=== Action item ===
Using the entries below, copy out all lines where "инструменты" is found.

=== Material provided ===

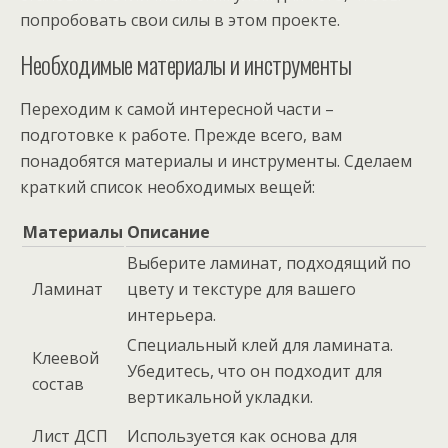
попробовать свои силы в этом проекте.
Необходимые материалы и инструменты
Переходим к самой интересной части –
подготовке к работе. Прежде всего, вам
понадобятся материалы и инструменты. Сделаем
краткий список необходимых вещей:
Материалы
Описание
Выберите ламинат, подходящий по
Ламинат
цвету и текстуре для вашего
интерьера.
Специальный клей для ламината.
Клеевой
Убедитесь, что он подходит для
состав
вертикальной укладки.
Лист ДСП
Используется как основа для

=== Answer box ===
Необходимые материалы и инструменты
понадобятся материалы и инструменты. Сделаем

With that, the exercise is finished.